> DOCUMENT PASSAGE:
════════

Added explanation. I haven't personally tested with EXEC_BACKEND but
I believe one of my colleagues had something else that uses DHT this
running on a Windows box and didn't shout at me, and I see no reason
to think it shouldn't work: as explained in the new comment, every
attacher has to supply the function pointers from their own process
space (and standard footgun rules apply if you don't supply compatible
functions).

> + int tranche_id; /* The tranche ID to use for locks. */
> +} dht_parameters;
>
>
> +struct dht_iterator
> +{
> + dht_hash_table *hash_table; /* The hash table we are iterating over. */
> + bool exclusive; /* Whether to lock buckets exclusively. */
> + Size partition; /* The index of the next partition to visit. */
> + Size bucket; /* The index of the next bucket to visit. */
> + dht_hash_table_item *item; /* The most recently returned item. */
> + dsa_pointer last_item_pointer; /* The last item visited. */
> + Size table_size_log2; /* The table size when we started iterating. */
> + bool locked; /* Whether the current partition is locked. */
>
> Haven't gotten to the actual code yet, but this kinda suggest we leave a
> partition locked when iterating? Hm, that seems likely to result in a
> fair bit of pain...

════════

> MATERIAL:
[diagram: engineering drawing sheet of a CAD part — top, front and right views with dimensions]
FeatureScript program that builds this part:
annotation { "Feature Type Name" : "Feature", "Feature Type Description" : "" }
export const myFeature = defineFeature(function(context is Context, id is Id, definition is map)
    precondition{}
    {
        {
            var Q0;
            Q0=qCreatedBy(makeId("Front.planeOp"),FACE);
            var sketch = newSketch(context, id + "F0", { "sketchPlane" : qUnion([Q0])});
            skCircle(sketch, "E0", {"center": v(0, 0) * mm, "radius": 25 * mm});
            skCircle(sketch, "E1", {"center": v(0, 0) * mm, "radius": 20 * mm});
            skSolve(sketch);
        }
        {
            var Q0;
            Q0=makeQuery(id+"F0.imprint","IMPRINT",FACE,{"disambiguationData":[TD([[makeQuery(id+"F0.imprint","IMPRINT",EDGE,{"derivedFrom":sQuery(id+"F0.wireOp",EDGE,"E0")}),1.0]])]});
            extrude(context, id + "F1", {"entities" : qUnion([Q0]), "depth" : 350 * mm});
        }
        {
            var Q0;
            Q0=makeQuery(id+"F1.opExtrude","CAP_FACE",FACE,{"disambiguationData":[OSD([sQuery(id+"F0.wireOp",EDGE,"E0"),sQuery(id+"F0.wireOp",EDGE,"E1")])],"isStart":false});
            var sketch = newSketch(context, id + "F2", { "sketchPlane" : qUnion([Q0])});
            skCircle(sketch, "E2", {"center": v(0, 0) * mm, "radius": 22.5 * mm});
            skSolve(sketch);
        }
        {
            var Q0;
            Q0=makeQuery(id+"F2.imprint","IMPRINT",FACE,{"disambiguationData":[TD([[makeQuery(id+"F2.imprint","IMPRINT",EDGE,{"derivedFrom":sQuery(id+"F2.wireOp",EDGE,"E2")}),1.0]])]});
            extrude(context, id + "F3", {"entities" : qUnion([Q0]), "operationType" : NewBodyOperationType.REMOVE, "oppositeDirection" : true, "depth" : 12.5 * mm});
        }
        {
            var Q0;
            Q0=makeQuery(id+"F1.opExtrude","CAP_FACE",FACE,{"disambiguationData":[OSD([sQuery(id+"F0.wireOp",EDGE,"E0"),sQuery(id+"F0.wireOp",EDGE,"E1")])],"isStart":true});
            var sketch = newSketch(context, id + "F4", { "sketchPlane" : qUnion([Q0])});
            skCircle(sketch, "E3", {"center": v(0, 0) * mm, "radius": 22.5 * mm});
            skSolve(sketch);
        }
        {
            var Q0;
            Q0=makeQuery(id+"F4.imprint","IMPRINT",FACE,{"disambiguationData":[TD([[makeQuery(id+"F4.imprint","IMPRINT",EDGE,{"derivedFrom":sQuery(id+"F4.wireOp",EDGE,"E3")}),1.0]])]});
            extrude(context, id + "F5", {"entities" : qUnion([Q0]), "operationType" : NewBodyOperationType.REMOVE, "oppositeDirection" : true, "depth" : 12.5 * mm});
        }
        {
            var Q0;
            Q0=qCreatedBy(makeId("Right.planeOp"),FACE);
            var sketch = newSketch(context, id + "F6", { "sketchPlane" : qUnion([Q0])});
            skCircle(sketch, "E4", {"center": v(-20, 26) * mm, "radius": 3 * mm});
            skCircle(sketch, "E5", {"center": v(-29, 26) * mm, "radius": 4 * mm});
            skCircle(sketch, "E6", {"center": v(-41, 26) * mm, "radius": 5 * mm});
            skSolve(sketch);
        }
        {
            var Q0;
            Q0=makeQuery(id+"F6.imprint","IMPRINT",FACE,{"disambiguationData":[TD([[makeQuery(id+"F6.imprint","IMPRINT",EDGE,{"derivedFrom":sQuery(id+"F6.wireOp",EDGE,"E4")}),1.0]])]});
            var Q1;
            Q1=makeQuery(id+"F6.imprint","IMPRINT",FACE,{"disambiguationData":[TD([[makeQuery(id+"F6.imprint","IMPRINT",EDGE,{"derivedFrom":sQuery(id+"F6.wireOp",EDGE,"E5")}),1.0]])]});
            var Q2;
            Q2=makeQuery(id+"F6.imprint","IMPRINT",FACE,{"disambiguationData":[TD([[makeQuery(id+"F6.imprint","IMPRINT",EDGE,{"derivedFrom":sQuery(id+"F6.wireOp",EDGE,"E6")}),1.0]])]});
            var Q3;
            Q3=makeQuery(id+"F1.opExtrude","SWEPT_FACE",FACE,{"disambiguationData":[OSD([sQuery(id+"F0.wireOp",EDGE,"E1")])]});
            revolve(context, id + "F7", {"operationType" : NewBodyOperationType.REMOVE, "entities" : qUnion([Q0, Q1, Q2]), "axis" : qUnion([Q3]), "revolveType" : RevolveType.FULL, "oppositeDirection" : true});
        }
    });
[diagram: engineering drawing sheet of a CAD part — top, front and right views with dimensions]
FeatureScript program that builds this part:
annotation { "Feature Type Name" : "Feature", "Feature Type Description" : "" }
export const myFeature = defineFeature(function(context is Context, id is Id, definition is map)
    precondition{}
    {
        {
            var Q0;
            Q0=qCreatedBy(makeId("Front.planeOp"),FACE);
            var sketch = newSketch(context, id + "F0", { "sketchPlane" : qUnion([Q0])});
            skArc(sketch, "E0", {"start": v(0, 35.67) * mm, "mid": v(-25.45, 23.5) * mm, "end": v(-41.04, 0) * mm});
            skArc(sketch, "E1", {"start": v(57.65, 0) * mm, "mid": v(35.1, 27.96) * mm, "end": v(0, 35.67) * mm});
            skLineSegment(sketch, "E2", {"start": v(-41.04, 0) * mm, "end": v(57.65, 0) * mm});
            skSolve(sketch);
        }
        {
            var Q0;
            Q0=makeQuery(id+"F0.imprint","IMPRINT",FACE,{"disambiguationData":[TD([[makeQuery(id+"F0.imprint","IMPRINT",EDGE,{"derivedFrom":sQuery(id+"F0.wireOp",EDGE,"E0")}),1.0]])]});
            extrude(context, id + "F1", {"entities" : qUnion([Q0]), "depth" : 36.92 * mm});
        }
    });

════════

> YOUR OBJECTIVE:
Repeat the passage of the hash table discussion word for word, starting at "Added explanation. I" and ending at "functions).".

> EXERCISE ANSWER:
Added explanation. I haven't personally tested with EXEC_BACKEND but
I believe one of my colleagues had something else that uses DHT this
running on a Windows box and didn't shout at me, and I see no reason
to think it shouldn't work: as explained in the new comment, every
attacher has to supply the function pointers from their own process
space (and standard footgun rules apply if you don't supply compatible
functions).